(WHS-K1.01) What is Slough? Defining the proteomic and microbial composition of wound slough and its implications for wound healing.
Thursday, May 16, 2024
9:15 AM – 10:15 AM East Coast USA Time
Intro: Slough is a well-known feature of chronic wounds. However, the tissue and microbial composition of wound slough are not well defined. Clinically, it’s difficult to define what is normal slough and identify wounds likely to heal versus deteriorate.
Aims: To determine the proteomic and microbiologic components of slough and their associations with wound healing.
Methods: 23 subjects with chronic wounds and visible slough were enrolled. Etiologies included venous stasis ulcers, post-surgical site infections, and pressure ulcers. Patient co-morbidities and wound healing outcome 3-months post sample collection were recorded. Debrided slough was analyzed microscopically, through untargeted proteomics, and high-throughput bacterial 16S-rRNA gene sequencing.
Results: Wound age ranged from 6 weeks to 15 years. Microscopic imaging revealed slough to be amorphous in structure. 16S-profiling found slough microbial communities associate with wound etiology and location on the body (both PERMANOVA p<0.01). Across all subjects, slough predominantly consisted of proteins involved in skin structure and formation, blood-clot formation, and immune processes. To predict variables associated with wound healing, protein, microbial, and clinical datasets were integrated into a supervised partial least squares-discriminant analysis. This analysis found wounds that healed 3-months after sample collection were enriched for proteins involved in skin barrier development (eg cornifin B) and negative regulation of immune responses (eg cystatin F). Differential enrichment of these proteins in healed wounds compared to those that deteriorated was confirmed via DEqMS (all absolute Log2(fold change)>1.5 and p<0.01). Wounds that deteriorated over time started off with a higher baseline Bates-Jensen Wound Assessment score and were enriched for anerobic bacteria (eg Fingoldia & Peptoniphilus) and chronic inflammatory proteins (eg activator protein-1, vasodilator-stimulated phosphoprotein, & complement factor H; all absolute Log2(fold change)>1.5 and p<0.01).
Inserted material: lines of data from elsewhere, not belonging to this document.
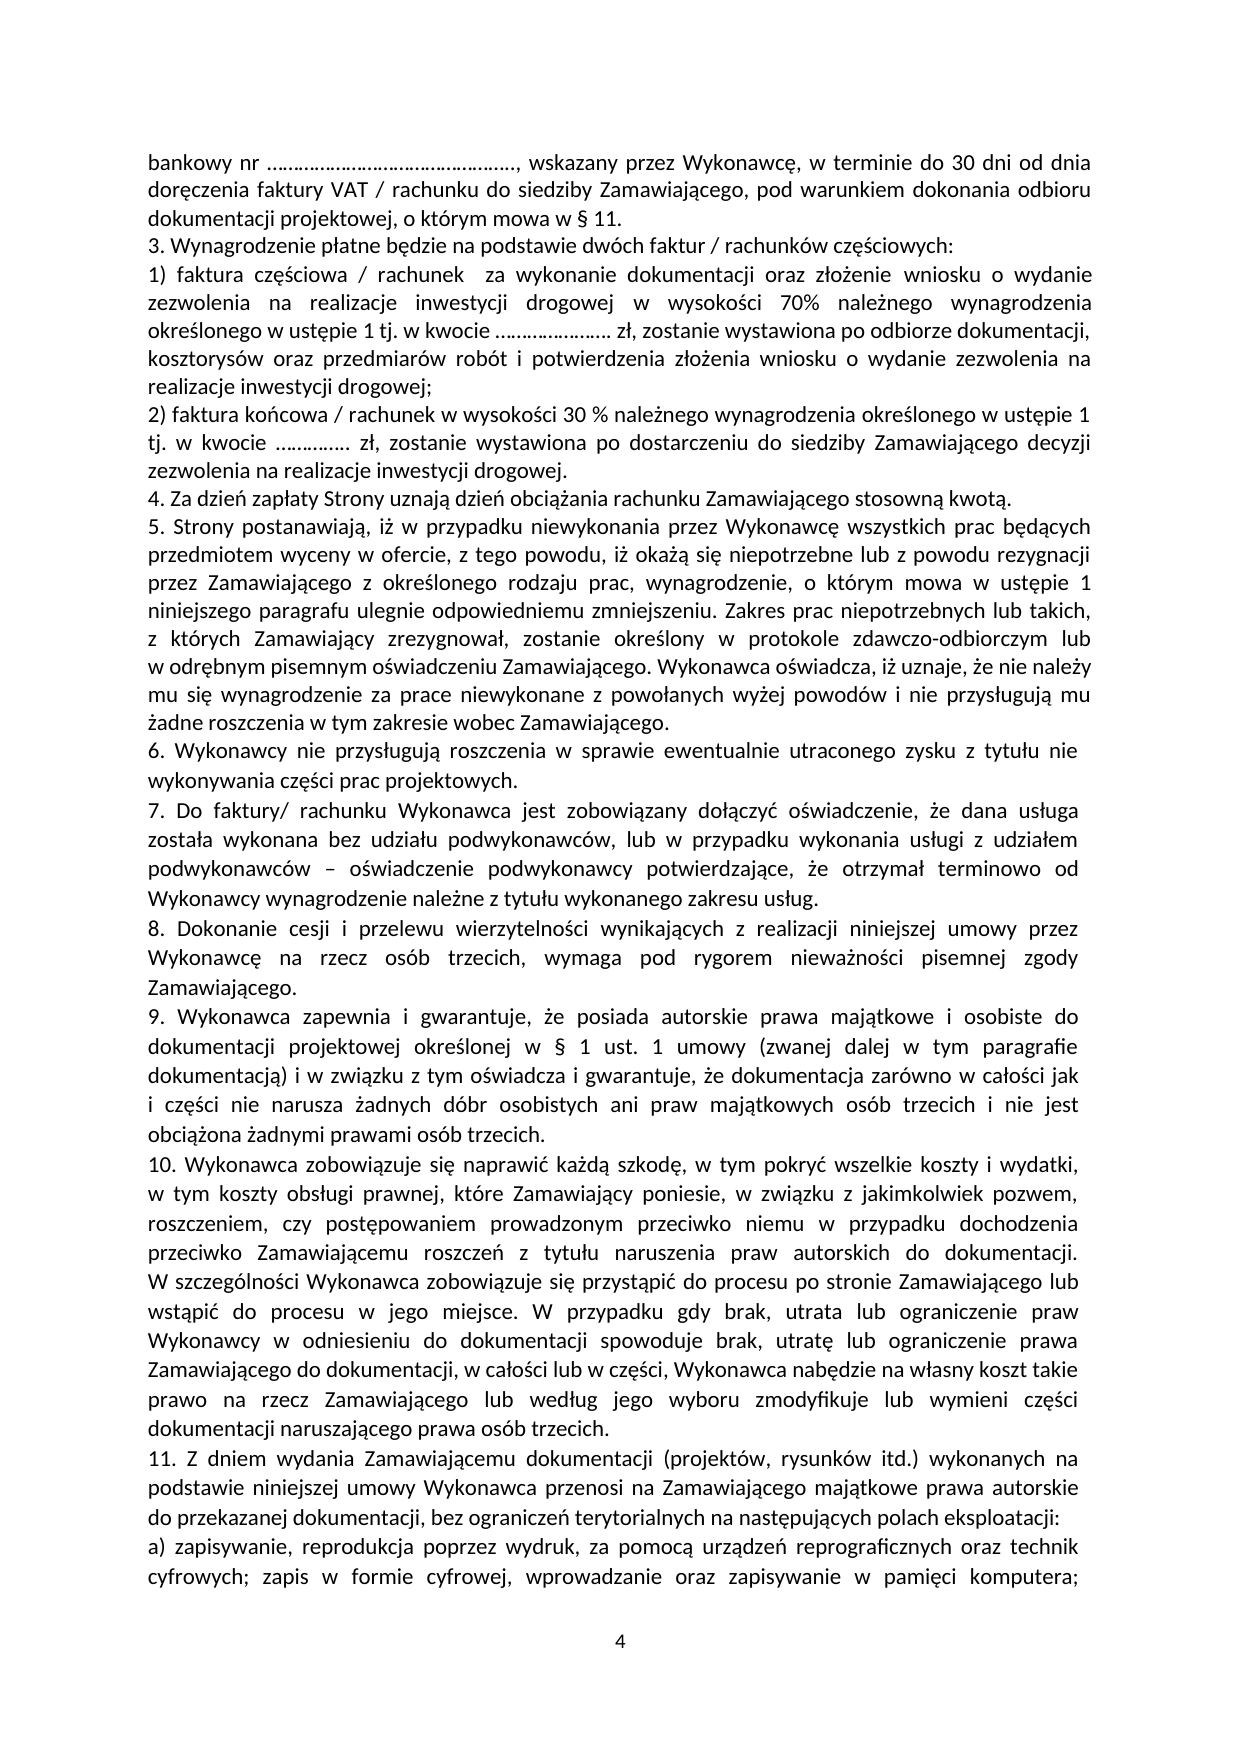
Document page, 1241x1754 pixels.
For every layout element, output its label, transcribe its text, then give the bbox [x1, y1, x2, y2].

text 1) faktura częściowa / rachunek za wykonanie dokumentacji oraz złożenie wniosku o wydanie zezwolenia na realizacje inwestycji drogowej w wysokości 70% należnego wynagrodzenia określonego w ustępie 1 tj. w kwocie …………………. zł, zostanie wystawiona po odbiorze dokumentacji, kosztorysów oraz przedmiarów robót i potwierdzenia złożenia wniosku o wydanie zezwolenia na realizacje inwestycji drogowej; [148, 260, 1093, 400]
text 3. Wynagrodzenie płatne będzie na podstawie dwóch faktur / rachunków częściowych: [148, 232, 1093, 260]
text 7. Do faktury/ rachunku Wykonawca jest zobowiązany dołączyć oświadczenie, że dana usługa została wykonana bez udziału podwykonawców, lub w przypadku wykonania usługi z udziałem podwykonawców – oświadczenie podwykonawcy potwierdzające, że otrzymał terminowo od Wykonawcy wynagrodzenie należne z tytułu wykonanego zakresu usług. [148, 796, 1080, 912]
text 9. Wykonawca zapewnia i gwarantuje, że posiada autorskie prawa majątkowe i osobiste do dokumentacji projektowej określonej w § 1 ust. 1 umowy (zwanej dalej w tym paragrafie dokumentacją) i w związku z tym oświadcza i gwarantuje, że dokumentacja zarówno w całości jak i części nie narusza żadnych dóbr osobistych ani praw majątkowych osób trzecich i nie jest obciążona żadnymi prawami osób trzecich. [148, 1002, 1080, 1148]
text 2) faktura końcowa / rachunek w wysokości 30 % należnego wynagrodzenia określonego w ustępie 1 tj. w kwocie ………….. zł, zostanie wystawiona po dostarczeniu do siedziby Zamawiającego decyzji zezwolenia na realizacje inwestycji drogowej. [148, 400, 1093, 484]
text 11. Z dniem wydania Zamawiającemu dokumentacji (projektów, rysunków itd.) wykonanych na podstawie niniejszej umowy Wykonawca przenosi na Zamawiającego majątkowe prawa autorskie do przekazanej dokumentacji, bez ograniczeń terytorialnych na następujących polach eksploatacji: [148, 1444, 1080, 1531]
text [148, 1532, 1080, 1590]
text 8. Dokonanie cesji i przelewu wierzytelności wynikających z realizacji niniejszej umowy przez Wykonawcę na rzecz osób trzecich, wymaga pod rygorem nieważności pisemnej zgody Zamawiającego. [148, 914, 1080, 1001]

Discussion: Slough is an underutilized reservoir for potential biomarkers of wound healing. This is the first study to integrate clinical, microbiome, and proteomic data to systematically characterize wound slough and integrate it into a single assessment to predict wound healing outcome. Collectively, our findings underscore how slough components can help identify wounds at risk of continued impaired healing. Future studies aim to explore these predicted biomarkers in a larger cohort. Development of a comprehensive patient-centered assessment will lead to more effective identification of patients’ wounds that may benefit from triage into specialty care and ultimately reduce the healthcare, financial, and personal burden of living with a chronic wound.